Exercise prompt:
Return each line in the records below that includes "easter".

Start of Supplied entries

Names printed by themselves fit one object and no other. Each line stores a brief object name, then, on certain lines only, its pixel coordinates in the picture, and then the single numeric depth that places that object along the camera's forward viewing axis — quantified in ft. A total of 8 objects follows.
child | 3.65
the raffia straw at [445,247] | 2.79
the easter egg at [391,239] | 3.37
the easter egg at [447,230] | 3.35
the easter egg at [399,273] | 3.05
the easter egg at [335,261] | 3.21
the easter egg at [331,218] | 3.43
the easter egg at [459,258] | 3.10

End of Supplied entries

Your solution:
the easter egg at [391,239] | 3.37
the easter egg at [447,230] | 3.35
the easter egg at [399,273] | 3.05
the easter egg at [335,261] | 3.21
the easter egg at [331,218] | 3.43
the easter egg at [459,258] | 3.10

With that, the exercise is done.